Here, I'd like to provide a brief word on best practices regarding commit messages. A good commit message should be a short, concise pieces of documentation that informs others working on the project (or just your future self) of what changes were made. These messages should be descriptive enough to cover a specific change that was made, without being overly verbose (less than 50 characters is a good rule of thumb when writing commit messages).
Finally, let's push our changes up to Github:
#bash shell
[ ~]$ git push
Note that you no longer have to provide the remote name, nor the branch name here. Github will once again prompt you for your credentials (either SSH key or PAT). Once entered, you will get a confirmation message in your terminal emulator, and can visit your Github repository to see the changes online:
As you can see, our update is reflected next to our hello.js file on our repository page. At this point, you will have a very basic understanding about how to use Git. Now I'll cover some other useful aspects.
Git Log And Reverting Back
You can see changes pushed to your Git repository locally by invoking Git's builtin log:
#bash shell
[ ~]$ git log
Invoking git log will show you the history of the project for every commit you make. This output is useful should you wish to revert back to one of your previous commits, or simply wish to review the history of a project. Since you only currently have two commits, let's cover how to simply revert back by one commit using the information presented here at git log.
Next to each commit you'll see a long series of letters and numbers. This is a unique identifier for that particular commit. Copy this unique identifier for your initial commit using your mouse to highlight the identifier, and invoking "CTRL + SHIFT + C". This will save the identifier to your clipboard.
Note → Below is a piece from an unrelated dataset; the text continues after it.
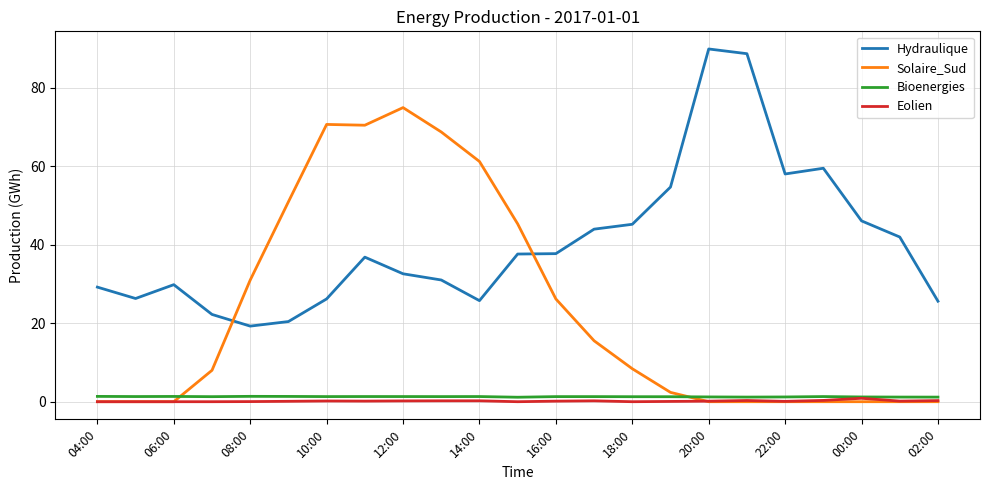

Which series ends up on top after the final intersection of Solaire_Sud and Bioenergies?

Bioenergies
Now enter into the command line:
#bash shell
[ ~]$ git reset --hard 'unique-identifier-goes-here'
Keep in mind that this will only change your local repository, and nothing will have changed on your remote over at Github. If you wish to revert the remoterepository as well, you can do so by using git push with the -f or --force option:
#bash shell
[ ~]$ git push --force
Keep in mind that using --force is considered to be somewhat overbearing, and you should always heavily consider the ramifications of using this option on a collaborative project, as you can accidentally overwrite another contributor's code. This is why when working on non-trivial projects it is always a good idea to create a different branch.
Conclusion
Whatever your preferences regarding text editors, desktop environments, or operating systems, using Git as a version control system is an essential skill for the modern day software developer. Even though there are other version control systems out there, Git has become ubiquitous with version control. It is essential that if you are just starting out with software development that you become familiar with Git and its many features, as they will inevitably become a part of your daily workflow.
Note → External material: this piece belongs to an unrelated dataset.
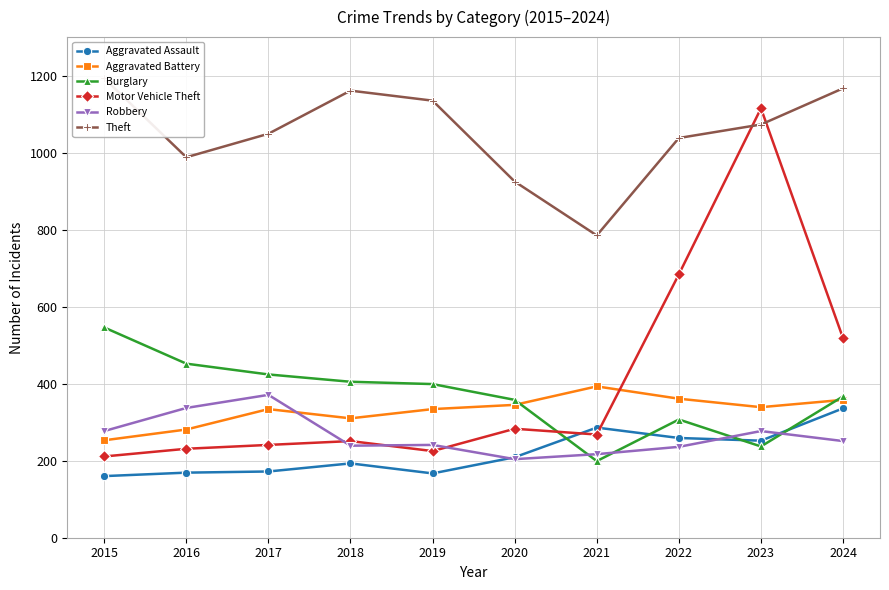

What is the sum of all Robbery values?

2650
As an aside, there are far more features of Git than what is covered here in this article, so please see the official documentation for more information. Additionally, there are many pieces of software that make working with Git less cumbersome than what is available at the standard command line. Some of these projects include lazygit, Github's offical CLI tool, and for those of you who use Vim, there is Vim-Fugitive.
I would be remiss not to mention my own CLI tool that I wrote in bash, called bgit. While not nearly as fully featured as the aforementioned software, it is a very basic wrapper around Git that automates away some of the commands covered in this article. I wrote this script as a way to teach myself a little more about Git and bash, and it is certainly not without its flaws, but take a look if you're interested.
Lastly, I'll encourage you to first become familiar with the basics of Git before going to one of these other pieces of software, as understanding how Git works from the ground up is essential before moving on to utilizing these other tools. I wish you well in your journey towards better software development and I hope I have helped you understand a little bit more about this essential piece of software.